In the early 1960s, Wolf worked with Charles Bisson and Woody Bledsoe at Panoramic Research to train computers in recognising human faces (so-called automated facial recognition).[1] [2] Early computer programs used humans to coordinate a set of features from images of faces and then a computer for the recognition.[3] These features included things such as the positions the inside and outside corners of eyes and mouth. Operators such as these could process around forty pictures an hour.

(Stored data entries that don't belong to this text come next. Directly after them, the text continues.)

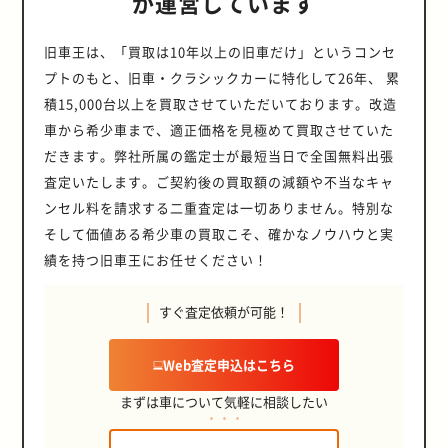
が運営しています
旧車王は、「買取は10年以上の旧車だけ」というコンセ
プトのもと、旧車・クラシックカーに特化して26年、 累
積15,000台以上を買取させていただいております。改造
車から希少車まで、適正価格を見極めて買取させていた
だきます。弊社所属の鑑定士が最短当日で全国無料出張
査定いたします。ご契約後の買取額の減額や不当なキャ
ンセル料を請求する二重査定は一切ありません。特別な
そして価値ある希少車の買取こそ、確かなノウハウと実
績を持つ旧車王にお任せください！
すぐ査定依頼が可能！
Web査定申込はこちら
まずは車について気軽に相談したい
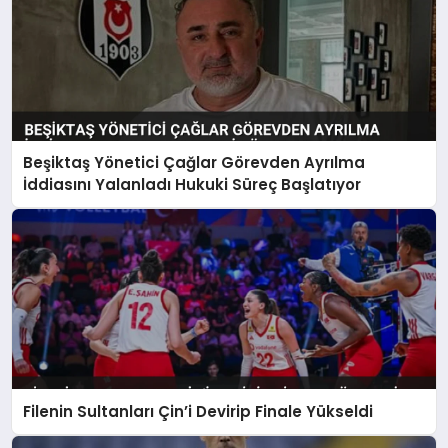
Beşiktaş Yönetici Çağlar Görevden Ayrılma
İddiasını Yalanladı Hukuki Süreç Başlatıyor
Filenin Sultanları Çin’i Devirip Finale Yükseldi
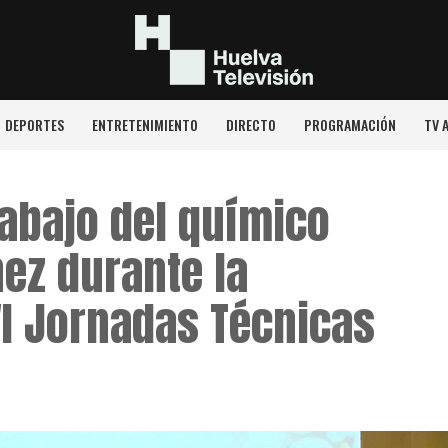
DEPORTES
ENTRETENIMIENTO
DIRECTO
PROGRAMACIÓN
TV 
rabajo del químico
nez durante la
VI Jornadas Técnicas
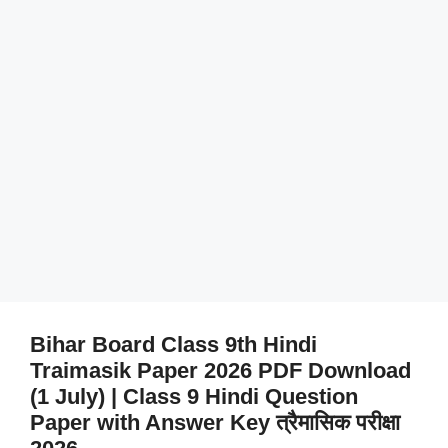
Bihar Board Class 9th Hindi
Traimasik Paper 2026 PDF Download
(1 July) | Class 9 Hindi Question
Paper with Answer Key त्रैमासिक परीक्षा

Wolf joined the Artificial Intelligence group at SRI International (then Stanford Research Institute) in 1966.[4] At the SRI Chan was part of the Application of Intelligent Automata to Reconnaissance project.[5] Here she worked on Shakey the robot, the world's first mobile autonomous robot, which was honoured by an Institute of Electrical and Electronics Engineers Milestone in 2017.[6] Shakey used artificial intelligence, making its own plans, navigating between places and improving through learning. Wolf developed the algorithms that extracted coordinates from images. Before Shakey, there were no efforts to integrate artificial intelligence and robotics into a single moving vehicle.[7]